*** Zitierter Text
Laura Breiling ist Illustratorin und lebt und arbeitet in Mainz. Vor Kurzem hat sie »Paint Horse aus Pleasure Line? – 140 elementare Fragen des Lebens« – ihre Abschlussarbeit an der Fachhochschule Mainz – vollendet.

Ihre Bachelorarbeit ist ein 336 Seiten dickes Lesebuch – basierend auf der allumfassenden Frage: »Was bewegt die Menschen von heute (und gestern)?«.

Darin entführen uns Zeitzeugen von heute in die unerwartet tiefen Abgründe ihrer Gedankenwelt und präsentieren arglos und vollkommen unzensiert Fragen, die sie und andere beschäftigen. Im Klartext heißt das: Hier findet sich eine Sammlung von Foreneinträgen, Gedichten, Geschichten, Kontaktanzeigen, Fragen von Kindern, Erwachsenen, Utopien und Dystopien, bebildert mit Collagen aus allerlei Webfunden oder auch eher klassischen Illustrationen, mit Gouache oder Tusche gemalt – perfekt für den modernen, digitalen Voyeur.

Was war die Intention/Motivation hinter deiner Bachelorarbeit?

Die Web»kultur« und ihre mehr oder weniger ausufernden Auswüchse interessieren mich schon seit längerem, genau wie diverse -für Außenstehende- absurde Randgruppenthemen wie Tierzucht, Rollenspiel, durch Musik geprägte Subkulturen sowie »Fandoms« verschiedenster Arten. Gerne beobachte ich soziologische Entwicklungen in Internetforen und auf ähnlichen Plattformen. Wissenschaftliche Auseinandersetzungen zu diesem Thema gibt es zwar, aber locker unterhaltende ohne Zeigefinger und Kritik kaum. Ich wollte ein bebildertes Zeitzeugnis schaffen, ein unterhaltendes, lockeres Lese- und Schaubuch, eine Sammlung in Buchform, welche im Falle der schnelllebigen Web»kultur« ein konträres, da authentisches und unveränderbares Medium darstellt.
******
*** Auszug Datenbestand
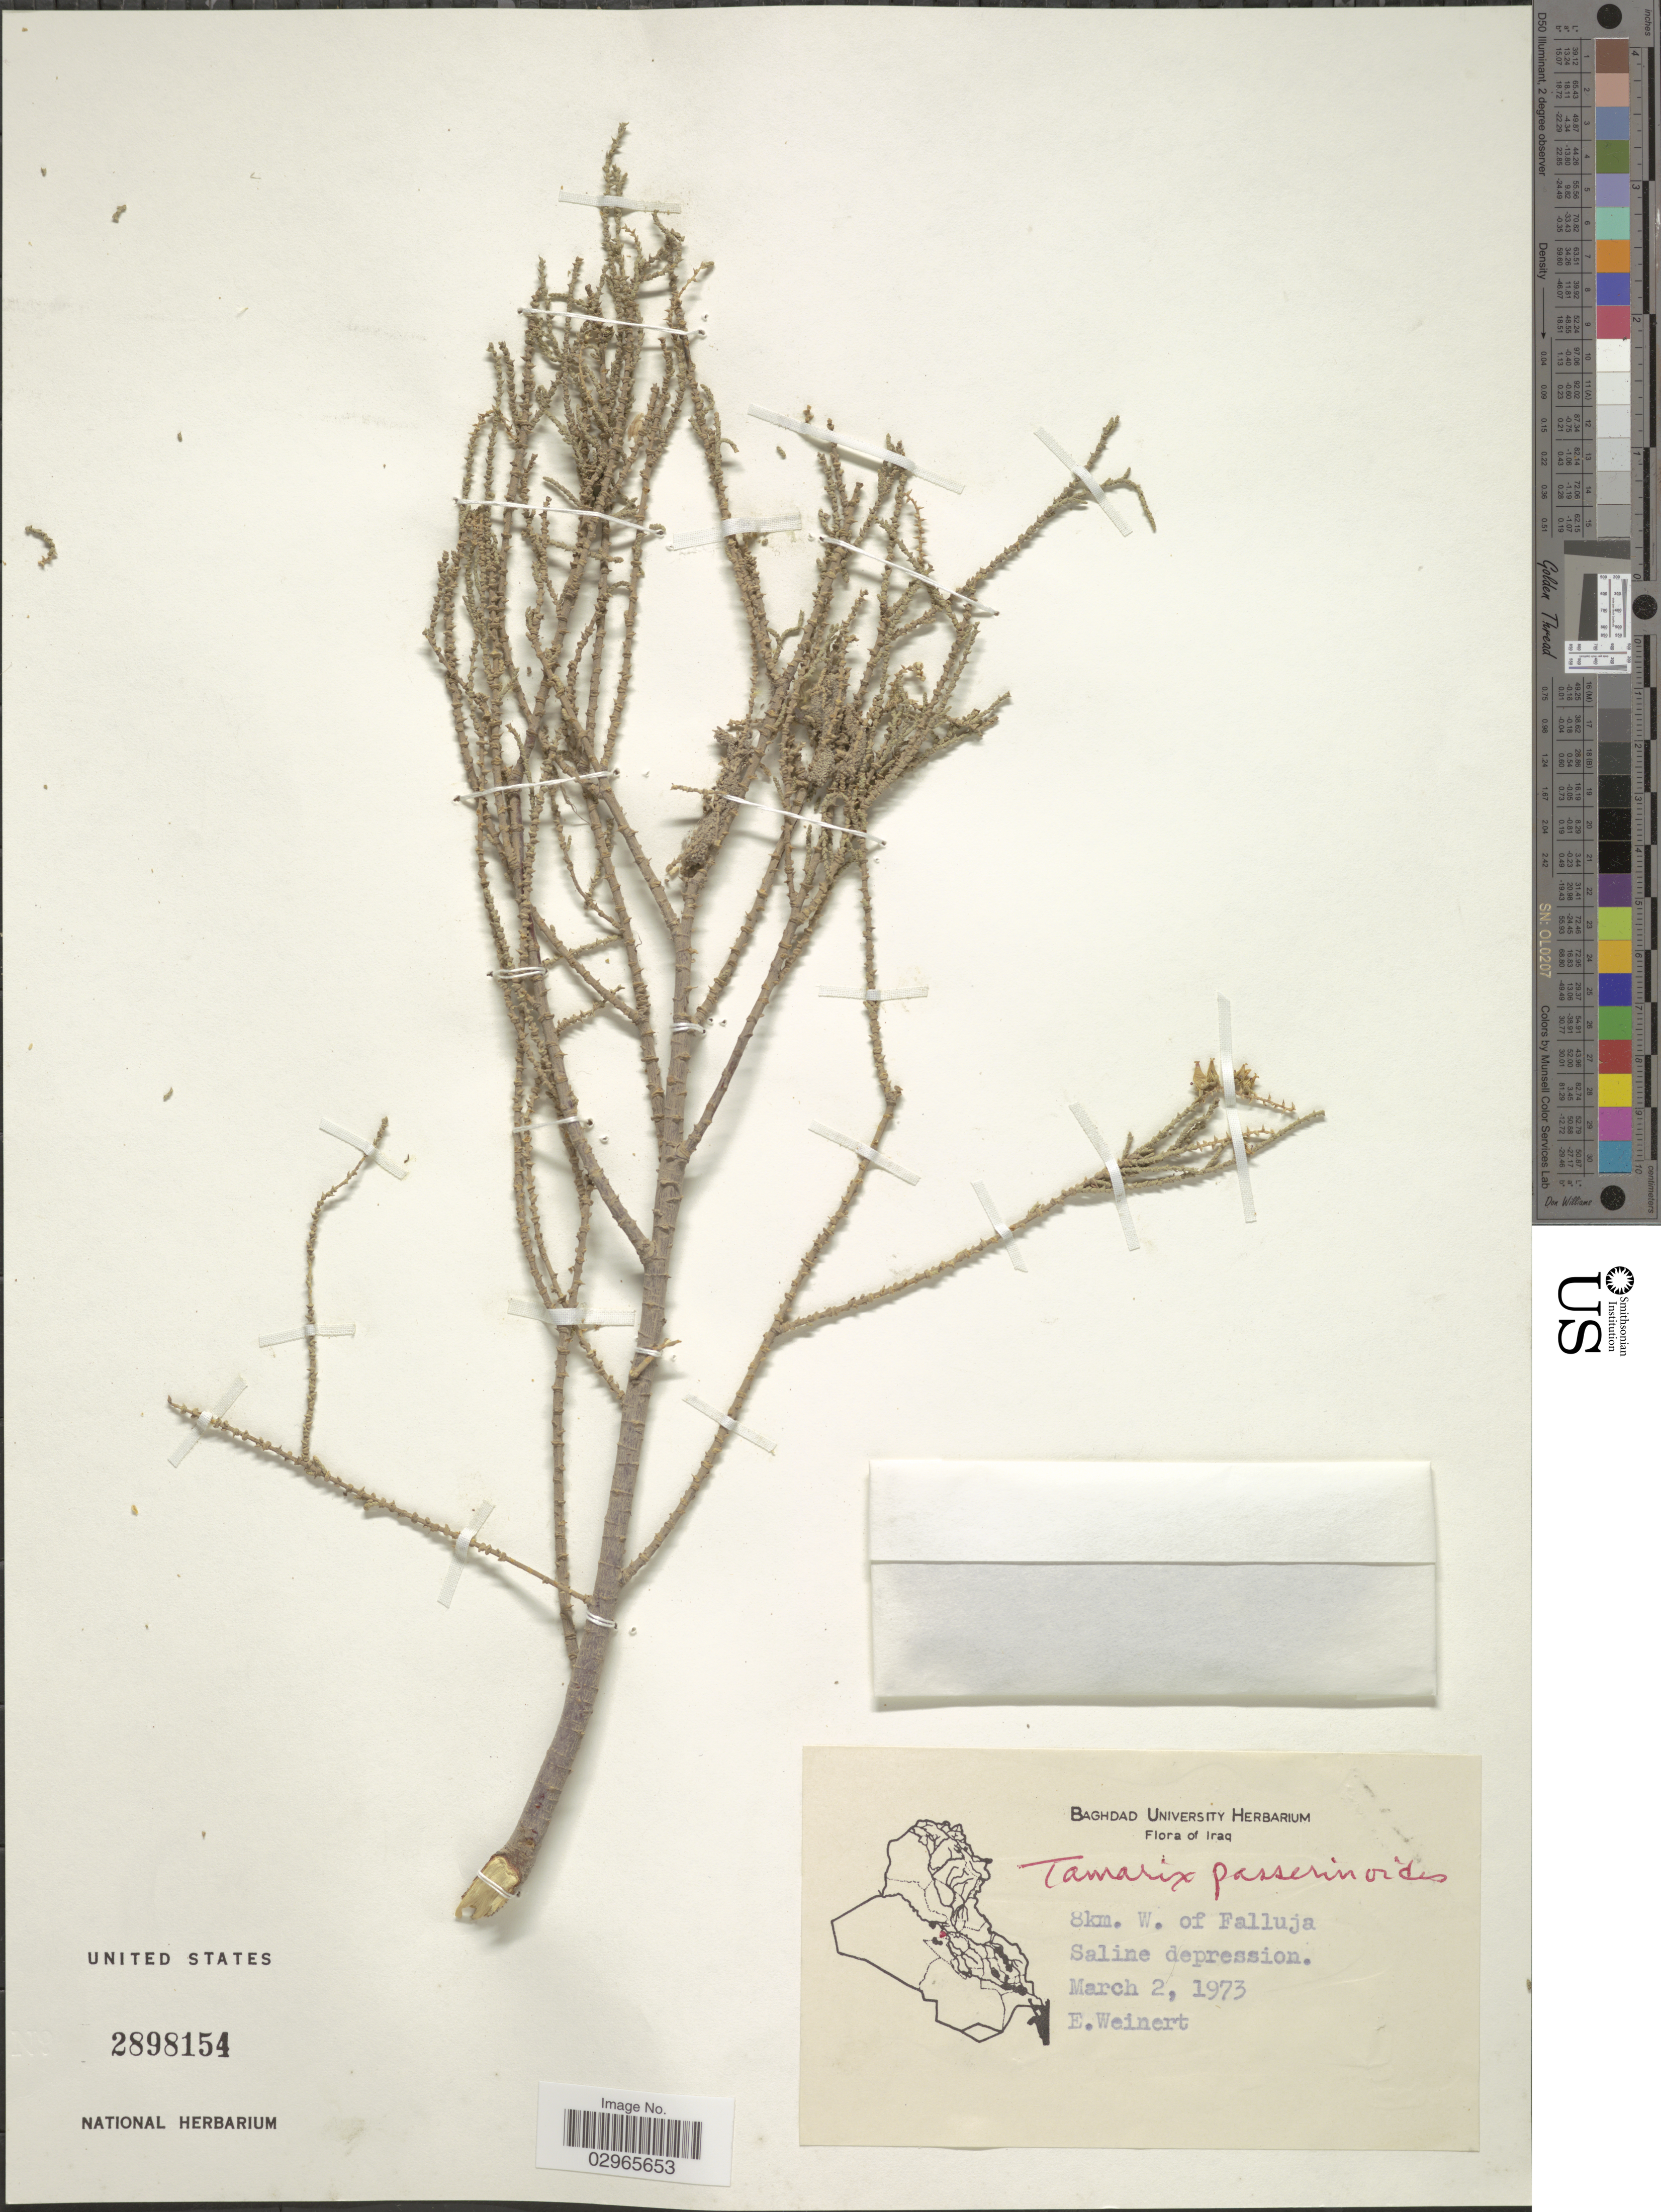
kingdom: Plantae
******
Was zu tun ist:
1. Prüfe, ob die folgenden Aussagen mit dem Text über Laura Breilings Bachelorarbeit übereinstimmen. Antworte jeweils mit Ja oder Nein und zitiere wörtlich die entscheidenden Worte des Textes.
(a) Das Buch umfasst 336 Seiten.
(b) Die Abschlussarbeit entstand an der Universität Mainz.
(c) Die Illustrationen sind ausschließlich mit Gouache gemalt.
2. Gib den Absatz im Text über Laura Breilings Bachelorarbeit, der mit „Die Web»kultur« und ihre“ beginnt, als knappe Stichpunktliste wieder und behalte dabei seine wesentlichen Fakten bei.
3. Führe den Text über Laura Breilings Bachelorarbeit im Anschluss an seinen letzten Satz fort.

Antworten je Aufgabe:
1.
(a) Ja: „ein 336 Seiten dickes Lesebuch“
(b) Nein: „ihre Abschlussarbeit an der Fachhochschule Mainz“
(c) Nein: „bebildert mit Collagen aus allerlei Webfunden oder auch eher klassischen Illustrationen, mit Gouache oder Tusche gemalt“

2.
- Seit Längerem Interesse an der Web»kultur« und ihren Auswüchsen sowie an Randgruppenthemen wie Tierzucht, Rollenspiel, durch Musik geprägten Subkulturen und »Fandoms«
- Beobachtung soziologischer Entwicklungen in Internetforen und auf ähnlichen Plattformen
- Wissenschaftliche Auseinandersetzungen mit dem Thema gibt es, locker unterhaltende ohne Zeigefinger und Kritik dagegen kaum
- Ziel: ein bebildertes Zeitzeugnis als unterhaltendes, lockeres Lese- und Schaubuch
- Die Buchform als authentisches und unveränderbares Medium im Gegensatz zur schnelllebigen Web»kultur«

3.
Wie hast du deine elementaren Fragen gefunden und ausgewählt? Was war dir wichtig?

Die »elementaren Fragen« sind ein ironischer Titel für eine vielseitige Fragesammlung, die mal ernst, mal absolut absurd daherkommt. Ich habe besonders viel Wert auf einen leidenschaftlichen Diskussionsverlauf gelegt. Denn mit der Frage wird meist die Diskussion eröffnet. Die Frage selber ist hierbei nur der Aufhänger; es sind auch »Nichtfragen« enthalten, denn in erster Linie ging es mir um interessante Geschichten. Es überrascht den Außenstehenden schon, wie viel Herzblut in der Anfertigung eines echten Zauberstabes steckt und wie passioniert über Ferkelkastration berichtet wird. Neben den vielfältigen Webinhalten habe ich auch meine persönlichen Fragen mit eingebracht, zudem noch ein Kapitel mit Kinderfragen, Gedichten und Kontaktanzeigen und als Gegenpol Fragen aus Magazinen der fünfziger Jahre. Eine durchwachsene Mischung aus verschiedensten Inhalten war auf jeden Fall das Ziel meiner Recherche.

Was fasziniert dich so an dem nicht selten fragwürdigen bis absurden Gedankenaustausch anderer?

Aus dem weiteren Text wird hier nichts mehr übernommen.